- _Excerpted data_:
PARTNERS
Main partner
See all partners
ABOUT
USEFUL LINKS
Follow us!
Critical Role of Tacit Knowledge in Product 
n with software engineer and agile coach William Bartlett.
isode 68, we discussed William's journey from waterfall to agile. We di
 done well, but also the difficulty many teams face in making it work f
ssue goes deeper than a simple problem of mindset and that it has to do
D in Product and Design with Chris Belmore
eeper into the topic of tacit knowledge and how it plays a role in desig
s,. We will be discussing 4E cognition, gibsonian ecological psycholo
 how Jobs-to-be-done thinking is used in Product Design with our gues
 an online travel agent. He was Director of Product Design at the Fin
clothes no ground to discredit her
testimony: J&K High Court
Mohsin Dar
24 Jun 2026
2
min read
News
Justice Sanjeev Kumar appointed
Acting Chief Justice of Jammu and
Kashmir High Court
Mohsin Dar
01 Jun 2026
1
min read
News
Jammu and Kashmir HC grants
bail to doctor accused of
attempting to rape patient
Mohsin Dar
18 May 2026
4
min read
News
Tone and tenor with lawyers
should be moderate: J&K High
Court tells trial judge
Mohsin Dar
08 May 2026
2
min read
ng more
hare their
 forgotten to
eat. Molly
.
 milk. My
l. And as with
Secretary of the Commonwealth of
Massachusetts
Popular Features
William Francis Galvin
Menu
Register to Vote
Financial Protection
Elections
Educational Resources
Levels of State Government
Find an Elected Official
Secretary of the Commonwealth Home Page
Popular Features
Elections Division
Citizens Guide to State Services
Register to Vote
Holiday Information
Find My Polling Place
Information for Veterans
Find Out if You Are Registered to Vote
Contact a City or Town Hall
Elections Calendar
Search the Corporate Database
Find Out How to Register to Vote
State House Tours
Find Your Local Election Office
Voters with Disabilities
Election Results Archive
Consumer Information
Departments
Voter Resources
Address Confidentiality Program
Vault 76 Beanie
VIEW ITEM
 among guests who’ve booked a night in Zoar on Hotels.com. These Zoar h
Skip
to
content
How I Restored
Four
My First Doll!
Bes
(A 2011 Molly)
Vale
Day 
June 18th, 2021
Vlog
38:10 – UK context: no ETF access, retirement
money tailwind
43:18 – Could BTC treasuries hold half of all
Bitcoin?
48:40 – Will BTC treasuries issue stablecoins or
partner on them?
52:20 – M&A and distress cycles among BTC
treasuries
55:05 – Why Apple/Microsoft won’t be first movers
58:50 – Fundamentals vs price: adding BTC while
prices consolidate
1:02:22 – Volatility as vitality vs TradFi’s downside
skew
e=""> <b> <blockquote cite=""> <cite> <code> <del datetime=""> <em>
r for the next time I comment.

- _Task to carry out_: Every line between the one that contains "Election Results Archive" and the last line of the listing, both included, should be retyped exactly, with nothing else added.

- _Solution_:
Election Results Archive
Consumer Information
Departments
Voter Resources
Address Confidentiality Program
Vault 76 Beanie
VIEW ITEM
 among guests who’ve booked a night in Zoar on Hotels.com. These Zoar h
Skip
to
content
How I Restored
Four
My First Doll!
Bes
(A 2011 Molly)
Vale
Day 
June 18th, 2021
Vlog
38:10 – UK context: no ETF access, retirement
money tailwind
43:18 – Could BTC treasuries hold half of all
Bitcoin?
48:40 – Will BTC treasuries issue stablecoins or
partner on them?
52:20 – M&A and distress cycles among BTC
treasuries
55:05 – Why Apple/Microsoft won’t be first movers
58:50 – Fundamentals vs price: adding BTC while
prices consolidate
1:02:22 – Volatility as vitality vs TradFi’s downside
skew
e=""> <b> <blockquote cite=""> <cite> <code> <del datetime=""> <em>
r for the next time I comment.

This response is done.